--- EXCERPTED TEXT Enclosed Below ---
Home About The Codist RSS Feed

Building My Cheap, Scalable, High-Volume Query Site
Mar 29, 2007 08:57 perm link Readers: 3179

The project I am working on at home will require an architecture to support a high volume of ajax calls slicing and dicing data from a fairly large database. Since the data is only updated once a day, there are interesting options on how to build the system.

Web applications can be roughly divided into two types: mostly read and some write. The first type is mainly used to show the user some information based on some type of query, which could be explicit (like a query by example form) or more commonly based on a UI that gives them options. The second may do the same but allows updating of information by the user. It's rare for an application to not have some update features so what type it is may be hard to pin down. I view the difference as whether the user can update the information they are querying.

Amazon, for example, has a lot of write features (ordering, building lists, commenting) but they mostly don't affect the catalog of items (other than availability).

Digg may spend most of its time showing similar content but users are actually modifying the data as they interact with it.
--- End of Enclosed EXCERPTED TEXT ---
--- GIVEN RECORDS Enclosed Below ---
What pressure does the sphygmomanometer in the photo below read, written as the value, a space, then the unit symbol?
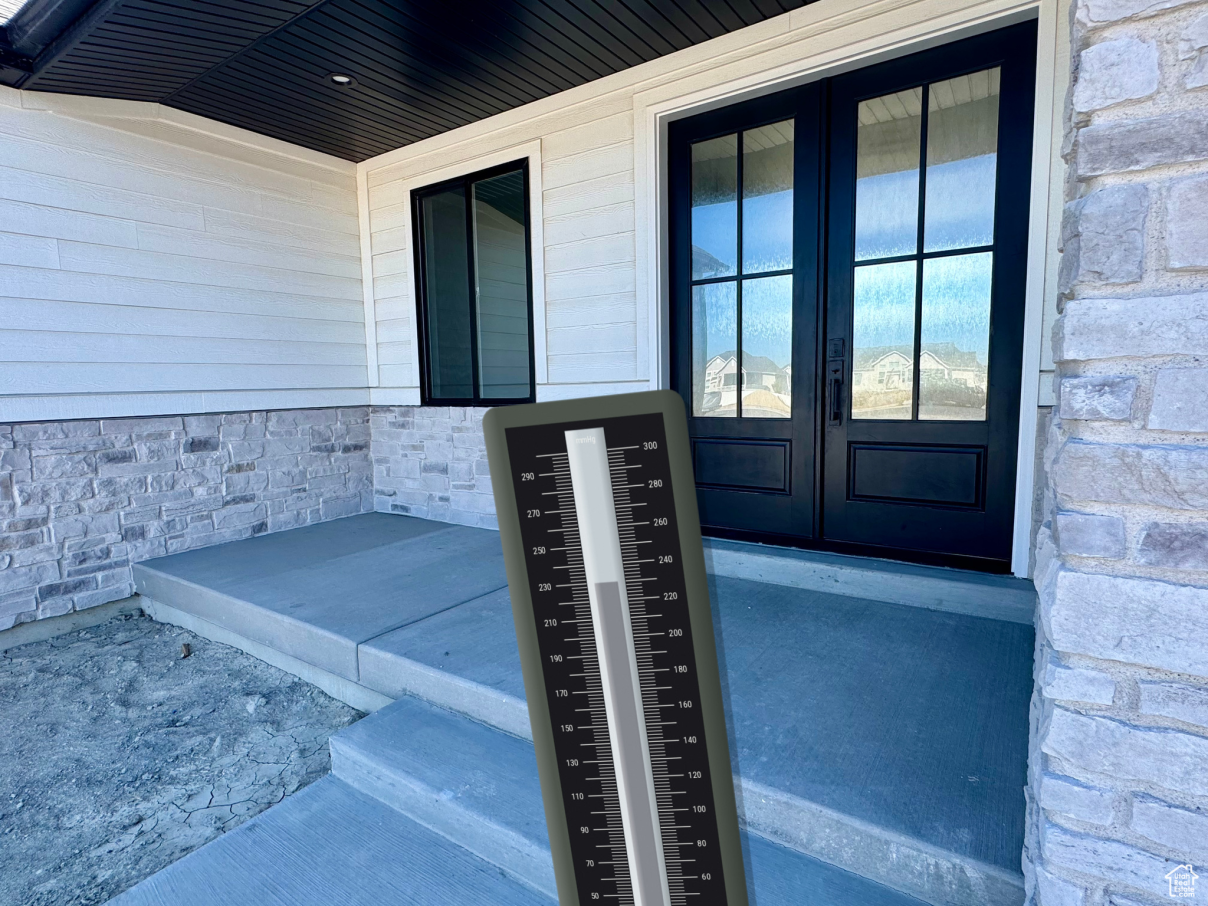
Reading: 230 mmHg
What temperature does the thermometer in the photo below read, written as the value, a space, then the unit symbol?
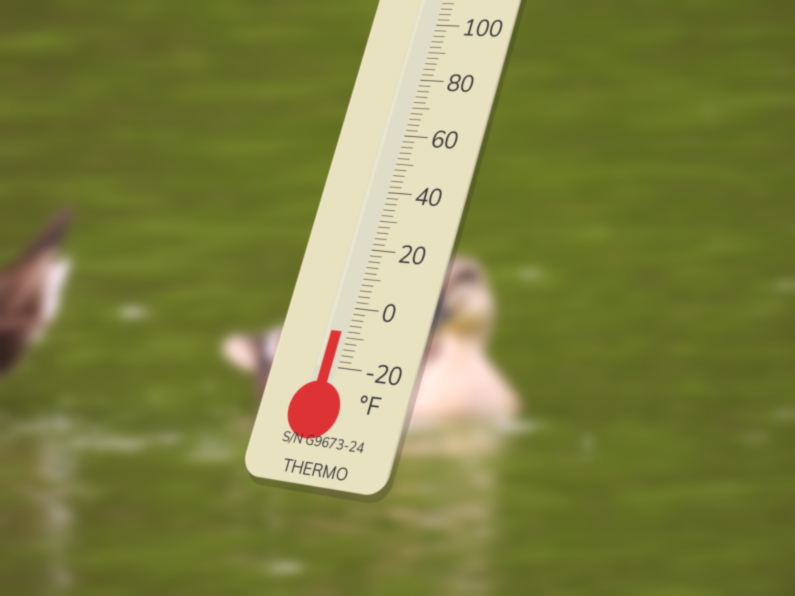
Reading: -8 °F
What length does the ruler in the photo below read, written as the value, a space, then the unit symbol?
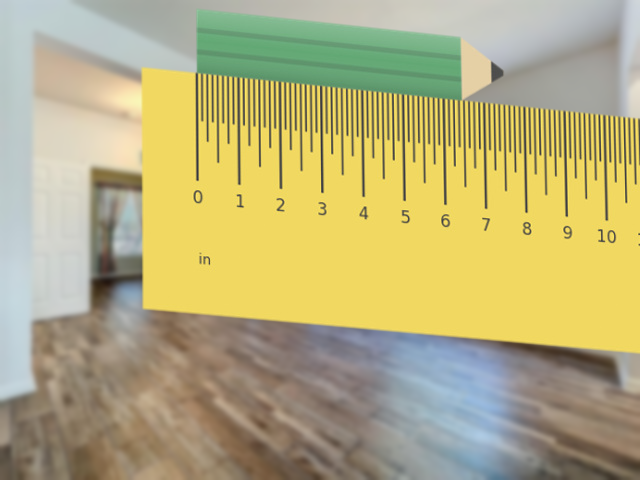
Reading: 7.5 in
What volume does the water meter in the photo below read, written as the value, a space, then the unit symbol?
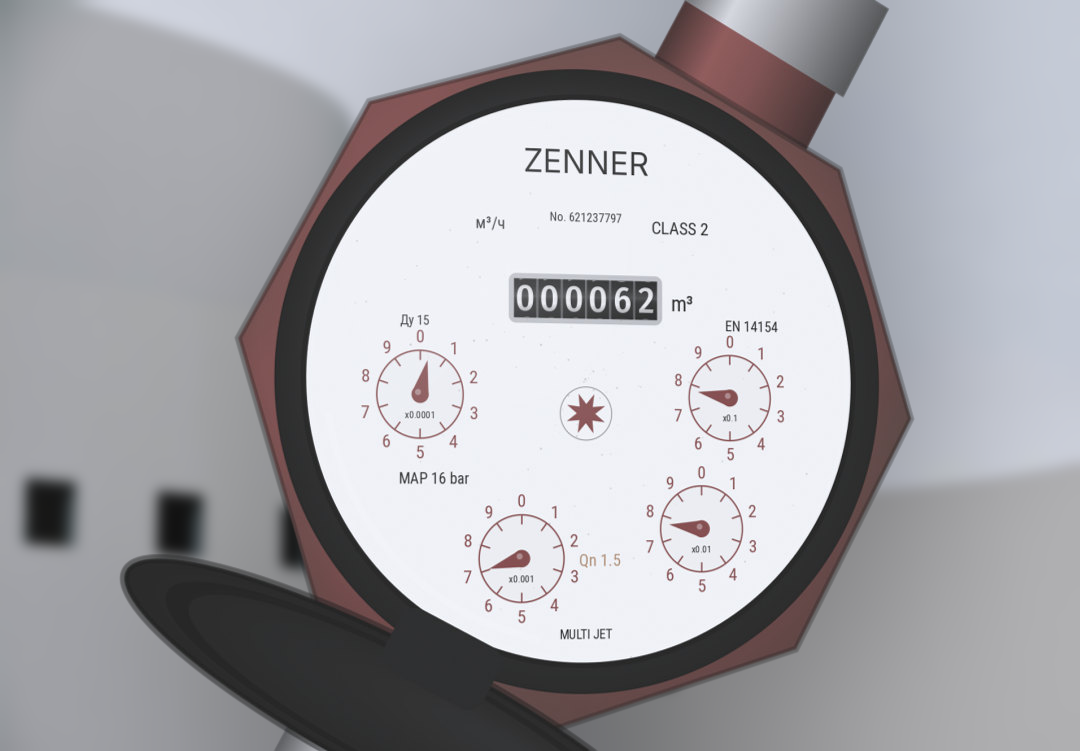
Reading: 62.7770 m³
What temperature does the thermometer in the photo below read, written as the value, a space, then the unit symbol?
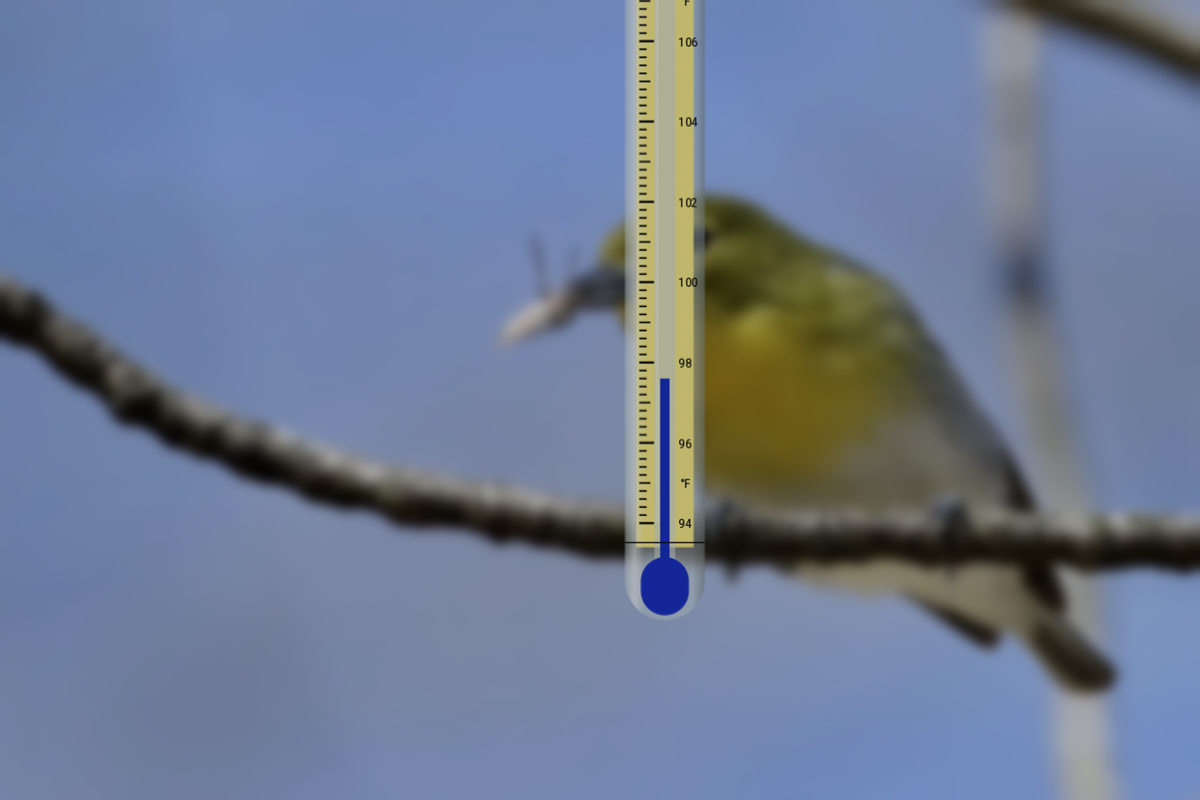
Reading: 97.6 °F
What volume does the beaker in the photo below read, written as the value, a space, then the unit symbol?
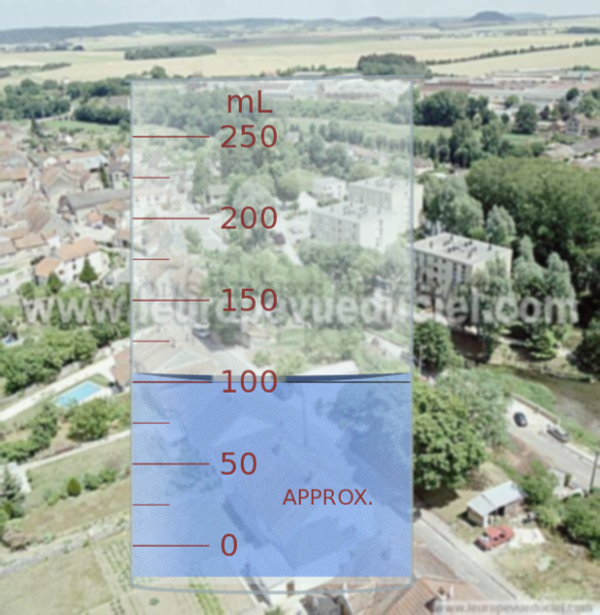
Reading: 100 mL
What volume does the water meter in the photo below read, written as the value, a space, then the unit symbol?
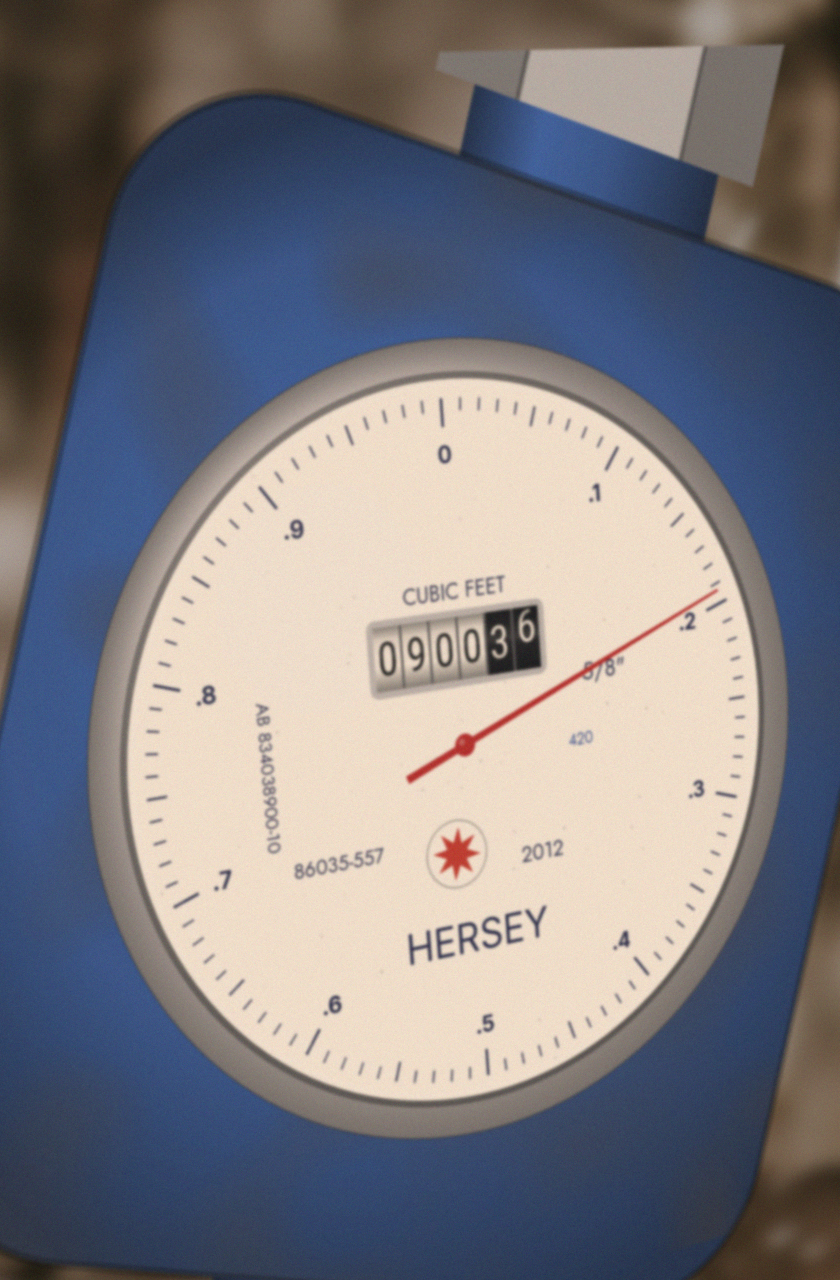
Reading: 90036.19 ft³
--- End of Enclosed GIVEN RECORDS ---
## TASKS FOR THIS EXERCISE
1. Rewrite the query site article from "The project I" and going on through "they are querying.", with "ajax calls" replaced by "API requests".
2. According to the query site article, how often is the data updated?
3. Summarize the query site article in two sentences.

## RESPONSES FOR EACH TASK
1.
The project I am working on at home will require an architecture to support a high volume of API requests slicing and dicing data from a fairly large database. Since the data is only updated once a day, there are interesting options on how to build the system.

Web applications can be roughly divided into two types: mostly read and some write. The first type is mainly used to show the user some information based on some type of query, which could be explicit (like a query by example form) or more commonly based on a UI that gives them options. The second may do the same but allows updating of information by the user. It's rare for an application to not have some update features so what type it is may be hard to pin down. I view the difference as whether the user can update the information they are querying.

2. Once a day.

3. The author's home project needs an architecture to support a high volume of ajax calls against a fairly large database, and because the data is updated only once a day, there are interesting options for building it. The author divides web applications into mostly-read and some-write types by whether users can update the information they query: Amazon's write features mostly leave its catalog untouched, while Digg's users modify the data as they interact with it.